Christine Stuart photo
CEA President Sheila Cohen along with CEA Vice President Jeffrey Leake, Executive Director Mark Waxenberg, and Researcher Ray Rossomando (Christine Stuart photo)

The first year of the Smarter Balanced Assessment Consortium testing isn’t completed, but the state’s largest teachers union is asking state lawmakers to study its continued use as a statewide assessment.

Connecticut Education Association President Sheila Cohen pointed to an ongoing survey that found nine of 10 teachers said the SBAC preparation takes away significant time and resources from teaching and learning. The same survey found 86 percent said SBAC has a negative effect on the social and emotional well-being of children.

More than 1,140 teachers have responded to CEA’s survey since March 18. The data Cohen released Wednesday included responses through May 15.

She said the results of the survey —  which also found that 97 percent of teachers felt SBAC was not a useful indicator of school effectiveness and that 96 percent of teachers said SBAC was an obstacle for their students to overcome — should be a wake up call to legislators about the “relentless testing.”

The interim survey results CEA released Wednesday also showed students in lower performing, high poverty districts like Bridgeport, Hartford, New Britain, and New Haven were 154 percent more likely than students in wealthier, higher performing districts to click through test questions without reading them and 212 percent more likely not to have the computer skills necessary to take the test.

The survey also found 90.8 percent of participating teachers agree that “the time it took to complete the SBAC test caused student frustration and apathy.” This perspective was shared by 872 of the 1,144 classroom teachers surveyed.

“Lawmakers need to take action to restore precious teaching time and learning time for our students. Time is of the essence,” Cohen said.

CEA is asking lawmakers to amend S.B. 1095 to establish a state mastery examination committee and require that committee to examine and recommend statewide assessment options. The amendment that they want to see passed would require the committee to produce an interim report to the legislature by February 2016 and a final report on January 2017.

But time is running out in this legislative session to make that happen.

CEA Executive Director Mark Waxenberg said they are aware that the clock is ticking and the union has been in contact with the Education Committee co-chairs on a regular basis.

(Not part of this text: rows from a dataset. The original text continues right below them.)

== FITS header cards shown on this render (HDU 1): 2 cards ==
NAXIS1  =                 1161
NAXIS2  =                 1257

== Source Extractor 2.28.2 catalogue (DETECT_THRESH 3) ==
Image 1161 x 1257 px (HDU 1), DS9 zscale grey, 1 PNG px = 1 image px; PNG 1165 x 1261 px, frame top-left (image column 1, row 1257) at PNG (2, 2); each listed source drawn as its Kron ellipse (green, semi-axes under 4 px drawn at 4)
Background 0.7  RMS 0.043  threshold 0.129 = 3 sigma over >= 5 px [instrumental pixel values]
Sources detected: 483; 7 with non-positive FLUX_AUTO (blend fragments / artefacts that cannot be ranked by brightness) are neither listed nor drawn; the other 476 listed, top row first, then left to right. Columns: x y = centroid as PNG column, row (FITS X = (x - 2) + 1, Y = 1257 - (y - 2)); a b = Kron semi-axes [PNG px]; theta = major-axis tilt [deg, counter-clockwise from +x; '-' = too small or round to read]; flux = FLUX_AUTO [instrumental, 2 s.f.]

“We are having very positive conversations with them about how we could create this task force and how we could move this idea forward,” Waxenberg said Wednesday. “Though no amendment has been filed as of yet, discussions are still ongoing, mindful of the deadline that’s approaching.”

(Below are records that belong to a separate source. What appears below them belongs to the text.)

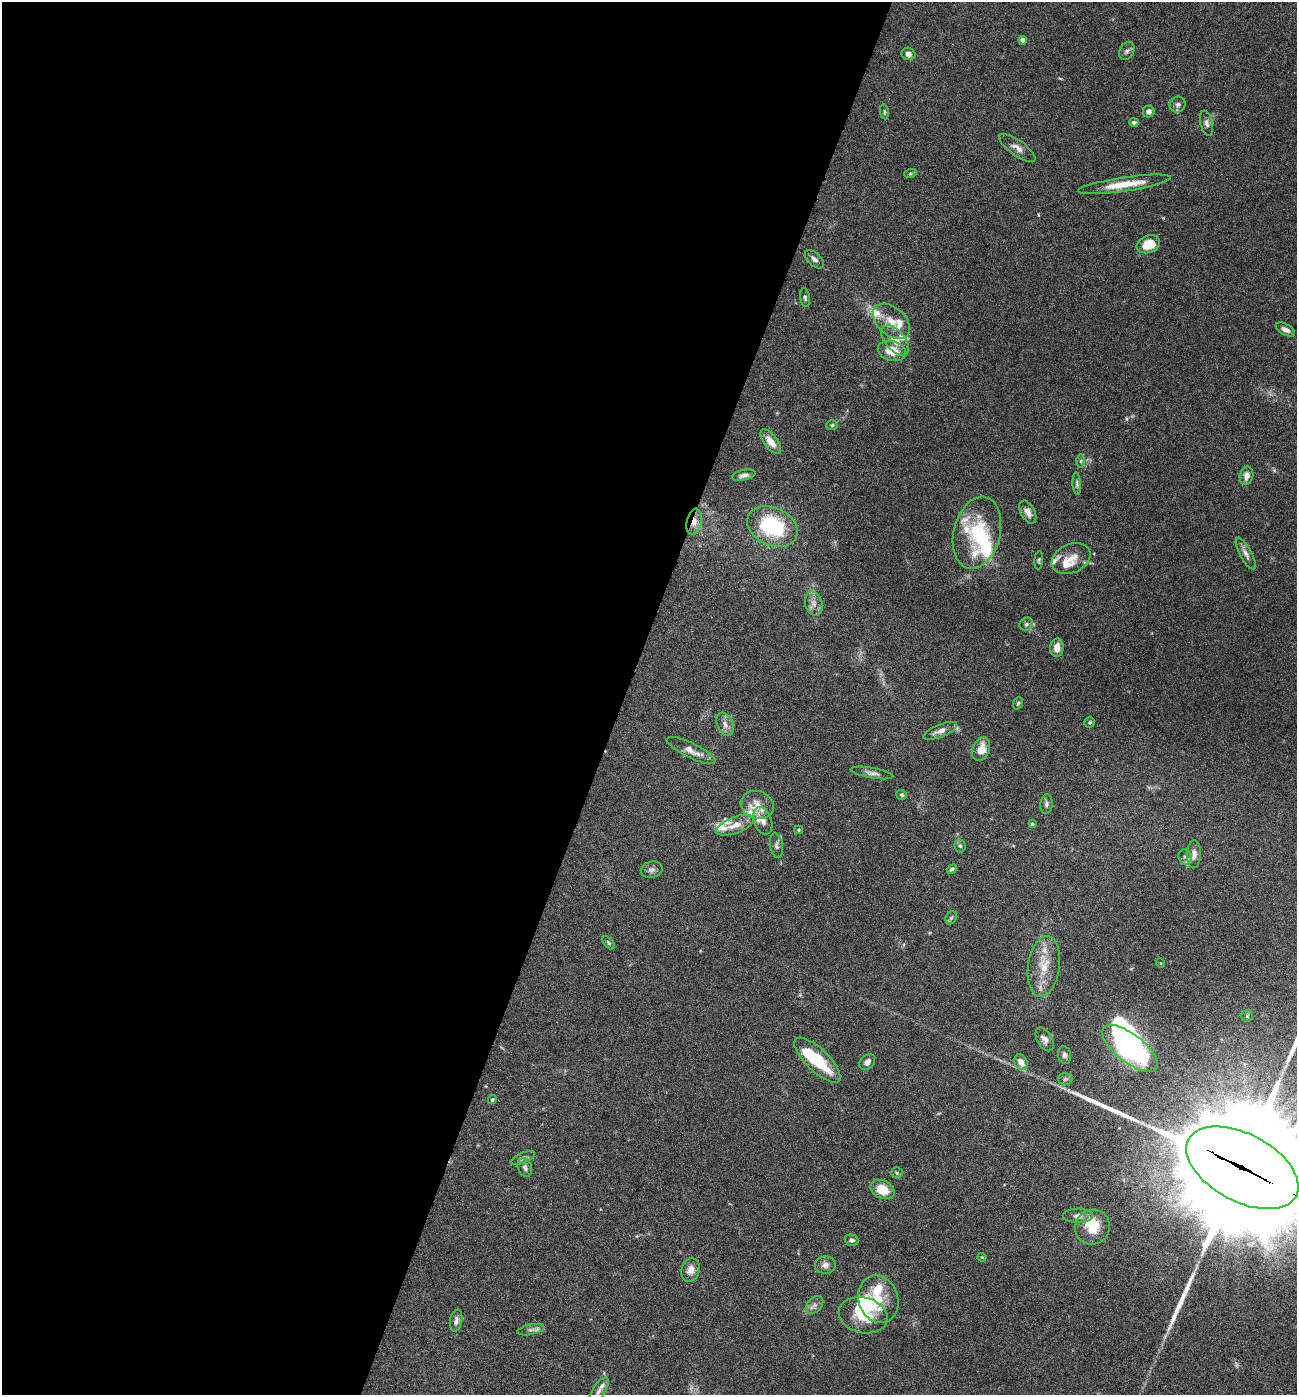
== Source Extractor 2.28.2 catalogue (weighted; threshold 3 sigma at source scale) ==
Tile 5 of 4 x 4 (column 1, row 2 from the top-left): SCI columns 272-1566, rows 2789-4181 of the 5587 x 5578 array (HDU 1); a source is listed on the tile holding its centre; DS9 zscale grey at full resolution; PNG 1299 x 1397 px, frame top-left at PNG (2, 2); each listed source drawn as its Kron ellipse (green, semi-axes under 4 px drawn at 4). Shown black and unused: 48% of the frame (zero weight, under 4 of 8 exposures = <1% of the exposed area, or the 3 px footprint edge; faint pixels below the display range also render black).
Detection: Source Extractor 2.28.2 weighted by HDU 2 'WHT'; one run over the whole footprint, this tile lists its part. Background 0.0936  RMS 0.0046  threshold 0.0187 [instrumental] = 3 sigma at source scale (4.09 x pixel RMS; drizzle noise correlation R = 1.36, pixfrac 0.8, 0.05/0.05 arcsec/px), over >= 5 px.
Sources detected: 115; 1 too faint to see at this stretch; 4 inside a brighter object's white glare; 3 long thin detections or spike segments (spike, bleed or trail) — neither listed nor drawn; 23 inside a brighter listed object's ellipse — not listed separately; the other 84 listed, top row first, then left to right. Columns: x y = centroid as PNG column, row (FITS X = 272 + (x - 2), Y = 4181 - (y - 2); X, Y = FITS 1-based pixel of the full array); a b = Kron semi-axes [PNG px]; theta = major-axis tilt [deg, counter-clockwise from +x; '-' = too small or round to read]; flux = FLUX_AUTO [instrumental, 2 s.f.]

Waxenberg said there’s no opposition from the co-chairs in “discussing the concept.”

It’s unclear whether there’s enough time to draft and adopt an amendment this year with so little time left in the legislative session.

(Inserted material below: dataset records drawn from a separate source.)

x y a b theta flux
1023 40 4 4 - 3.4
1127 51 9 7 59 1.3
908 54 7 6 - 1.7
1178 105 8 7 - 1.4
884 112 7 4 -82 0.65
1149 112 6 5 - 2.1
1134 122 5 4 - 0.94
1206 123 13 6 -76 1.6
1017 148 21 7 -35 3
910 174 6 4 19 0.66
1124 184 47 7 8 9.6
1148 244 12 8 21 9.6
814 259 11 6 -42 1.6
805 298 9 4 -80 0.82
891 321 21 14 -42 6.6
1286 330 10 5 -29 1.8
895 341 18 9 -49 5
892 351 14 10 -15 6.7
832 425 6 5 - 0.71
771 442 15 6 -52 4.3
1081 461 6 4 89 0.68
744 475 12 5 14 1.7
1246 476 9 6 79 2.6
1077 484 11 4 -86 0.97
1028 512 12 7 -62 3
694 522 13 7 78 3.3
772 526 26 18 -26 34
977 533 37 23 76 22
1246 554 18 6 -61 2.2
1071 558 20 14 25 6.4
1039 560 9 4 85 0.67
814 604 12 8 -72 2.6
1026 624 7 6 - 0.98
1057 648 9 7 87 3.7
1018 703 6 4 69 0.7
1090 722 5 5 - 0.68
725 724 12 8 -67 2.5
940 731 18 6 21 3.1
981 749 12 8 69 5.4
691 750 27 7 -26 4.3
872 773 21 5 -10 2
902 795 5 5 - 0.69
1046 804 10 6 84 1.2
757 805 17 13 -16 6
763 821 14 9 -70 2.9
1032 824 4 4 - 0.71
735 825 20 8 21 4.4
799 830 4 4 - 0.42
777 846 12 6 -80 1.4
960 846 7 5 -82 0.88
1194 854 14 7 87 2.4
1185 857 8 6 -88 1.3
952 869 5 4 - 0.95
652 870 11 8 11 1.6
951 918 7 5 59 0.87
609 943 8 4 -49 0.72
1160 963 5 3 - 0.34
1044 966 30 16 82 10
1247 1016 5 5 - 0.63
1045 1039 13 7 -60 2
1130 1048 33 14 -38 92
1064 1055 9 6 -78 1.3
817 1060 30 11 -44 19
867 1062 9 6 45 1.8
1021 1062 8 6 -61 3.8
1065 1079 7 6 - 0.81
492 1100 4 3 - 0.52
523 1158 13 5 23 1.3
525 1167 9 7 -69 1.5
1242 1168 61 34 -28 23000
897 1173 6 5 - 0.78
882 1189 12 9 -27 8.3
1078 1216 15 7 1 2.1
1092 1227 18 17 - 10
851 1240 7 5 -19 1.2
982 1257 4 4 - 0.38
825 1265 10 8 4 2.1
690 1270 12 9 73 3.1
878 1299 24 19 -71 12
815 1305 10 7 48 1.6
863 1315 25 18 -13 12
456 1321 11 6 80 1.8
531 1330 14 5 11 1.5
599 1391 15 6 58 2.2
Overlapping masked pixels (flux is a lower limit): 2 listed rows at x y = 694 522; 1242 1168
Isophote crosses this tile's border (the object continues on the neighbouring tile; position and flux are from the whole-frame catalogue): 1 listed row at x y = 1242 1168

Education Committee Co-Chair Rep. Andrew Fleischmann said Wednesday that he plans to offer an amendment to study the SBAC test. He said there are a lot of questions about the test that still need to be answered such as the duration of the test, its appropriateness for children of certain ages, and impact on instruction.

He said there’s enough time left to introduce the amendment.

CEA will spend $125,000 on a one-week television media buy to make sure lawmakers don’t forget about this issue before the session ends at midnight June 3.

But not everyone believes there is a problem with the SBAC test.

Jeffrey Villar, executive director of the Connecticut Council for Education Reform, said that he can’t understand the concerns being leveled against the SBAC test.

“The SBAC takes students the same amount of time to complete as the CMT, but provides higher-quality data that is comparable across states,” Villar said.

He added that “The fight against SBAC is nothing more than a backlash against accountability. It’s a movement that seeks to maintain the status quo, rather than making informed decisions about what students actually need from their schools.”